**Quoted passage:**
###

AMDGPU.jl follows a task-local execution model: the active device and stream are properties of the current Julia task. Switching either one affects only the task that makes the switch, so concurrent tasks can drive different devices or streams without interfering with each other. This makes ordinary Julia task-based parallelism the natural way to overlap work and to use several GPUs at once.

Selecting a device

All supported GPUs are auto-detected. The device bound to the current task is returned by AMDGPU.device(), and AMDGPU.devices() lists all of them. Switch the current task's device with AMDGPU.device!:

julia
AMDGPU.devices()                      # all detected devices
AMDGPU.device()                       # device of the current task

AMDGPU.device!(AMDGPU.devices()[2])   # switch this task to the second device
x = AMDGPU.ones(Float32, 16)          # allocated on the second device

Arrays and kernels use the current task's device, so allocate and launch after switching. See Devices for the full reference and device-property queries.

Streams and asynchrony

Kernel launches and most operations are asynchronous with respect to the host: they are enqueued on a HIP stream and return immediately. Work on the same stream runs in order; work on different streams may overlap. Each task has a default stream, and you pick a stream per launch or per task:

julia
stream = AMDGPU.HIPStream()
@roc stream=stream kernel(args...)                 # launch on a specific stream
AMDGPU.stream!(stream)                              # or make it the task default

Because launches are asynchronous, synchronize before reading results back or timing code. AMDGPU.synchronize() waits for the current stream, AMDGPU.@sync wraps an expression and synchronizes after it, and AMDGPU.device_synchronize() waits for the whole device:

julia
AMDGPU.@sync @roc groupsize=256 gridsize=n kernel(args...)

Streams also carry a priority (:normal, :low, :high) to bias scheduling. See Streams for stream priorities, synchronization details, and the blocking-vs-nonblocking preference.

Using multiple GPUs

Because device selection is task-local, drive several GPUs by spawning one task per device. Each task switches to its device, then allocates and launches there:

julia
devs = AMDGPU.devices()
@sync for (i, dev) in enumerate(devs)
    Threads.@spawn begin
        AMDGPU.device!(dev)
        a = AMDGPU.ones(Float32, 1024)
        b = a .+ i
        AMDGPU.synchronize()
    end
end

Data does not move between devices automatically. To share results, copy through the host (Array(x) on the source device, then ROCArray on the destination) or use peer-to-peer transfers where supported.

###

**Extracted entries:**
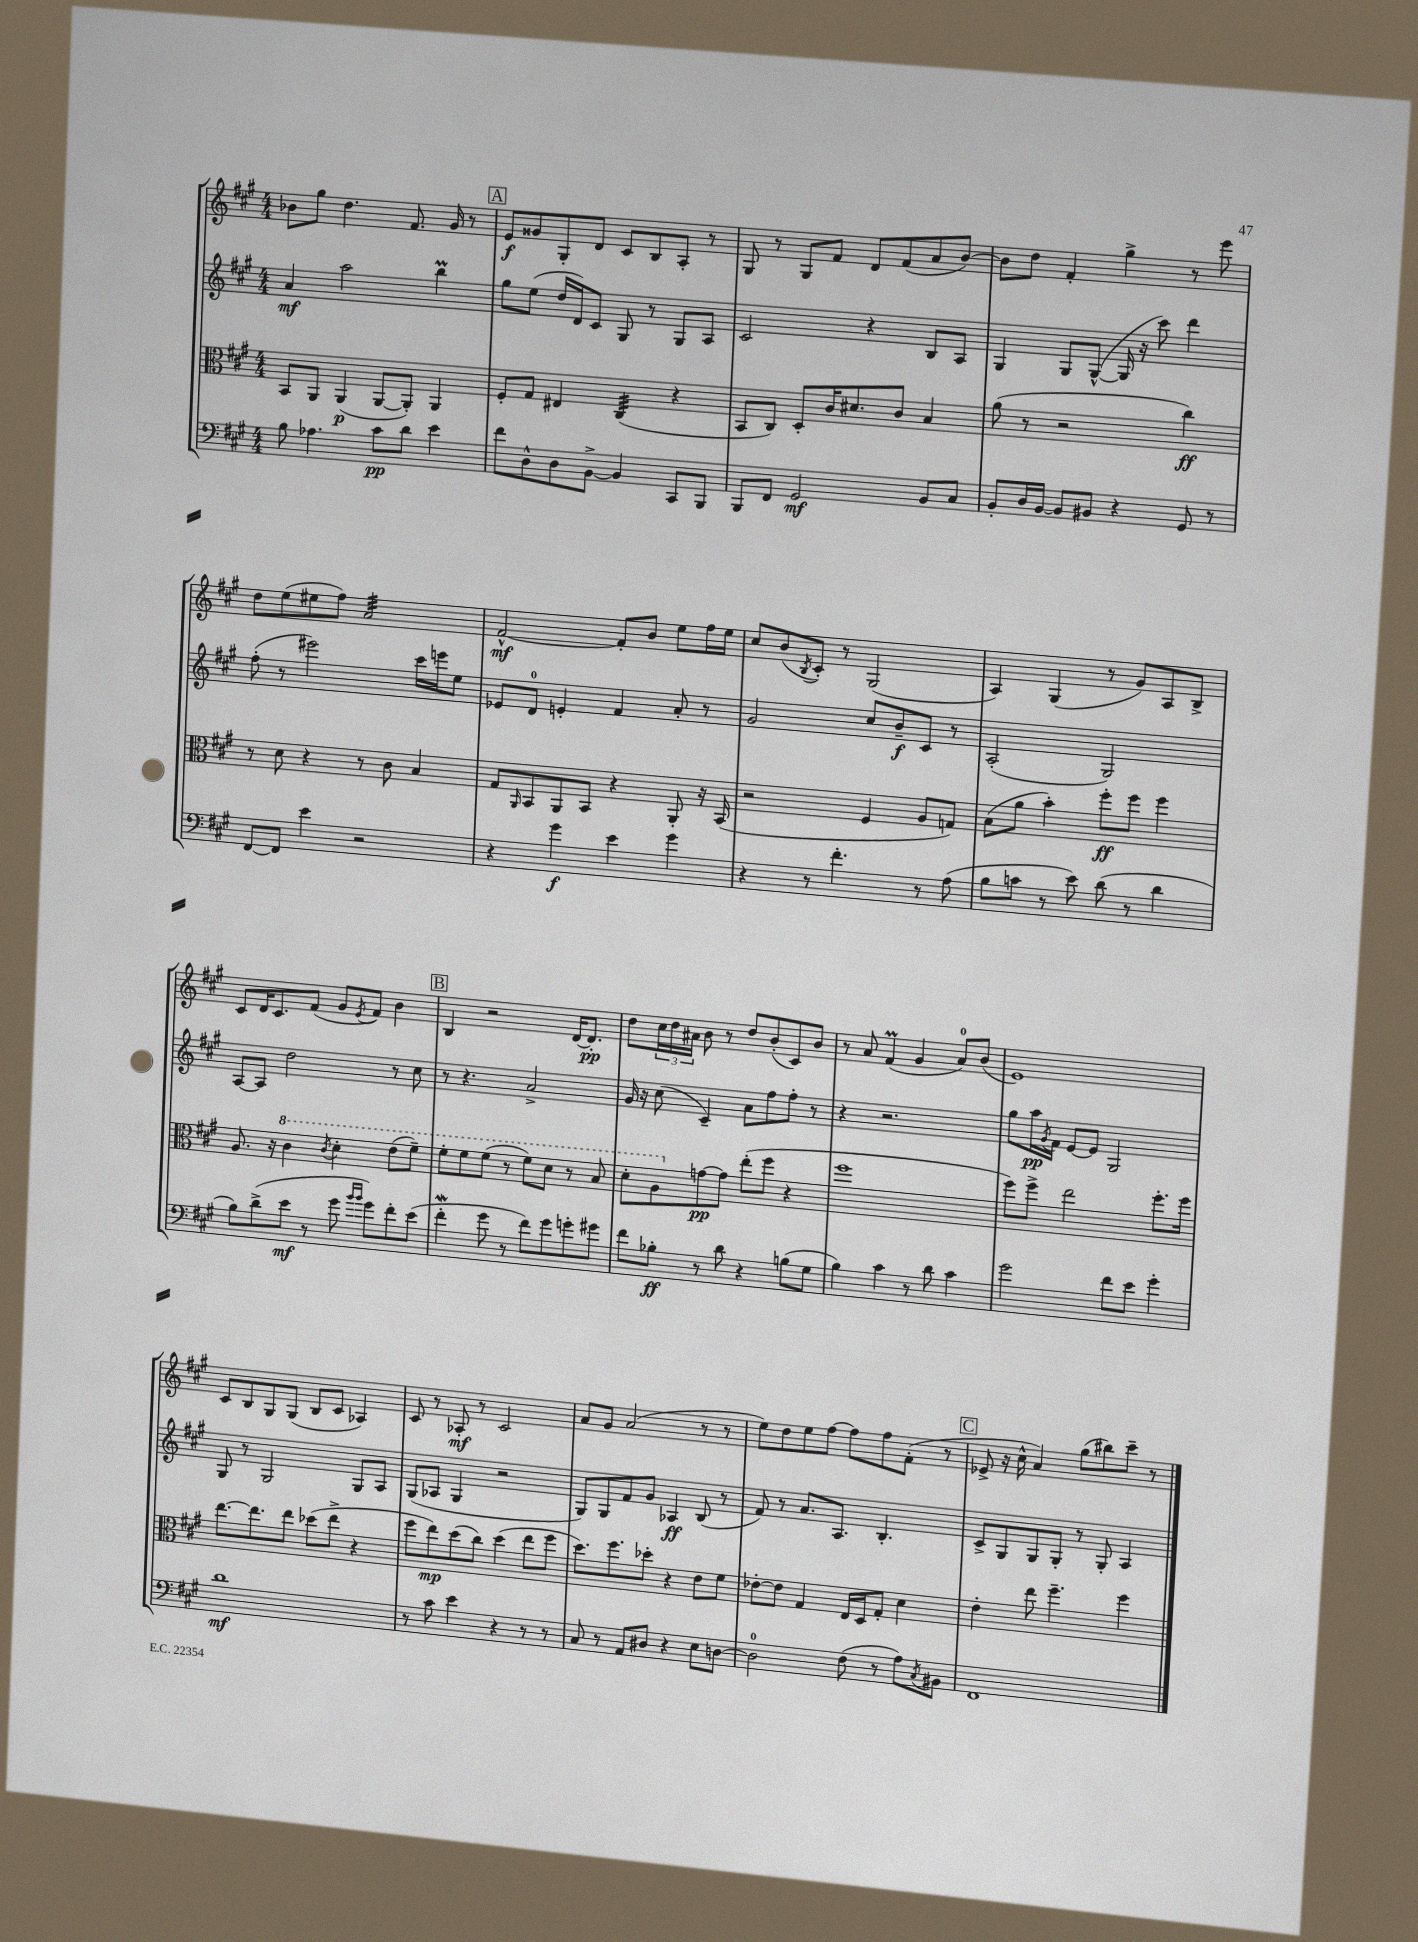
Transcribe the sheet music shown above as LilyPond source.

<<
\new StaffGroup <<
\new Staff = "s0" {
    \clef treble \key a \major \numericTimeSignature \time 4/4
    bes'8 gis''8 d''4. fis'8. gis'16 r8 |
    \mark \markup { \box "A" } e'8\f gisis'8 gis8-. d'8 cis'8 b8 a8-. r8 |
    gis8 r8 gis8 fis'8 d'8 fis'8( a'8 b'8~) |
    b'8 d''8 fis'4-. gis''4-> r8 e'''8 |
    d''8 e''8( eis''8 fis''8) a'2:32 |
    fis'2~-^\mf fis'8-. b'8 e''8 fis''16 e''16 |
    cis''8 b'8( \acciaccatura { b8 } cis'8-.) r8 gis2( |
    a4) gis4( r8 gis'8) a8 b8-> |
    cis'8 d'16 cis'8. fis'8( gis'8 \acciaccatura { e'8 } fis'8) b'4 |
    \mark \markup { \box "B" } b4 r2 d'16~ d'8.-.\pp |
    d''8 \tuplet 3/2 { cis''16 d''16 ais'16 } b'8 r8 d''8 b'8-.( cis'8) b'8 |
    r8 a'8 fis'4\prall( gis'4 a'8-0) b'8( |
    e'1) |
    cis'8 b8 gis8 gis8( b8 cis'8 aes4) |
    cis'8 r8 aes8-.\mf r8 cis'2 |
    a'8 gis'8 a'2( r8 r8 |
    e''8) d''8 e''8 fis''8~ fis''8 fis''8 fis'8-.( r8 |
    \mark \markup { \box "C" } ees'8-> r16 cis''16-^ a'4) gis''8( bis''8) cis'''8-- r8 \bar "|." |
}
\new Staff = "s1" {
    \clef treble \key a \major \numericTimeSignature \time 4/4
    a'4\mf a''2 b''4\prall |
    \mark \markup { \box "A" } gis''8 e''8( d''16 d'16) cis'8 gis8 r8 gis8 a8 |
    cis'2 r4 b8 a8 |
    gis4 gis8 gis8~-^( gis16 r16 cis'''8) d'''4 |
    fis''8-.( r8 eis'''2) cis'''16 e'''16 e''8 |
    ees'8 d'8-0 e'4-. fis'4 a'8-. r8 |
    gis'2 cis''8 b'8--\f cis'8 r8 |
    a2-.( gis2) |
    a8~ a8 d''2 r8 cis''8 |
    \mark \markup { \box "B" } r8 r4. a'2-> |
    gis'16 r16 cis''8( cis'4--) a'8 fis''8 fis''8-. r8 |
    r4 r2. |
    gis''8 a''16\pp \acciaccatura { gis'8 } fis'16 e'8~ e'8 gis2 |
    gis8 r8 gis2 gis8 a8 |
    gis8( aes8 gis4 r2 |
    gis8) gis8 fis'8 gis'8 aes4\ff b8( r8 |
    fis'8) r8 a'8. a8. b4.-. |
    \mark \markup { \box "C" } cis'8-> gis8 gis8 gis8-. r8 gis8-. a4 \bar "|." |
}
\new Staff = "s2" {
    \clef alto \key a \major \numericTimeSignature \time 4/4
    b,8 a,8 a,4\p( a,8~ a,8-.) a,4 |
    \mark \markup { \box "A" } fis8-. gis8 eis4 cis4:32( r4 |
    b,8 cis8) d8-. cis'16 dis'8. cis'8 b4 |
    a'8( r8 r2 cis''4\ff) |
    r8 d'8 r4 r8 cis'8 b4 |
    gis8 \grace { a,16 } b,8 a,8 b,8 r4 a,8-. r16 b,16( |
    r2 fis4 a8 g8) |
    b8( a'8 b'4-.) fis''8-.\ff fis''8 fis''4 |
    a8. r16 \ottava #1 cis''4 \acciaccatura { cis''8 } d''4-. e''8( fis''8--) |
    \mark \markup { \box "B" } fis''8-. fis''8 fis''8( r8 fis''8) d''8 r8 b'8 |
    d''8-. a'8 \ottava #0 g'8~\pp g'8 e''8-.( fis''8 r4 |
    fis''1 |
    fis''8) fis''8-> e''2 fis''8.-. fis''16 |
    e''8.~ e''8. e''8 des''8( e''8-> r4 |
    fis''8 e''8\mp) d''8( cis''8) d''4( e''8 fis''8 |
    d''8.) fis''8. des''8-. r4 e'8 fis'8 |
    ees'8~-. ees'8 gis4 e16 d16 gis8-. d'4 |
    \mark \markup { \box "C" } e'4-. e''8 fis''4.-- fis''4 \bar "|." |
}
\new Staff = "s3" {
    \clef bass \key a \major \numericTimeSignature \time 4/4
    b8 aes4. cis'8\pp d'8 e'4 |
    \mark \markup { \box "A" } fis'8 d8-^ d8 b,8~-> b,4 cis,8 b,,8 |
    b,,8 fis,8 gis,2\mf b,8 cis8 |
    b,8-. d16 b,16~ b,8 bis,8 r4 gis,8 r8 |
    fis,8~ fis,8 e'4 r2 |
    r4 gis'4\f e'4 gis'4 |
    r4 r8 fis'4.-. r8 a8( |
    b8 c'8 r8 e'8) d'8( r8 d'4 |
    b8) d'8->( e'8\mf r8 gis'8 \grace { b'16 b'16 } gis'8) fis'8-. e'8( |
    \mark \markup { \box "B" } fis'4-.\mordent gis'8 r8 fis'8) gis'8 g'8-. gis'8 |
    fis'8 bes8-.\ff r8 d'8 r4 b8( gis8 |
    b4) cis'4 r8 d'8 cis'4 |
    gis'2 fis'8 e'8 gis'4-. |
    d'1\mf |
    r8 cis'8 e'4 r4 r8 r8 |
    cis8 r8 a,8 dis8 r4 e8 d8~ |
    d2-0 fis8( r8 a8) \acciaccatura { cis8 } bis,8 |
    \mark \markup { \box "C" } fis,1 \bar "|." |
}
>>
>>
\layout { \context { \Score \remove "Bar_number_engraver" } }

###

**Jobs:**
- 1) Using the AMDGPU.jl passage, decide whether each statement agrees with it, answering yes or no and quoting the words that settle it: (a) Switching the device in one task changes the device for every other task. (b) Work on the same stream runs in order. (c) Data moves between devices automatically.
- 2) Copy the part of the AMDGPU.jl passage starting at "Because device selection" and ending at "transfers where supported.", changing "host" to "CPU".
The data has no connection to the AMDGPU.jl passage.

**Task-by-task outputs:**
- 1)
(a) No: "Switching either one affects only the task that makes the switch"
(b) Yes: "Work on the same stream runs in order"
(c) No: "Data does not move between devices automatically."

- 2)
Because device selection is task-local, drive several GPUs by spawning one task per device. Each task switches to its device, then allocates and launches there:

julia
devs = AMDGPU.devices()
@sync for (i, dev) in enumerate(devs)
    Threads.@spawn begin
        AMDGPU.device!(dev)
        a = AMDGPU.ones(Float32, 1024)
        b = a .+ i
        AMDGPU.synchronize()
    end
end

Data does not move between devices automatically. To share results, copy through the CPU (Array(x) on the source device, then ROCArray on the destination) or use peer-to-peer transfers where supported.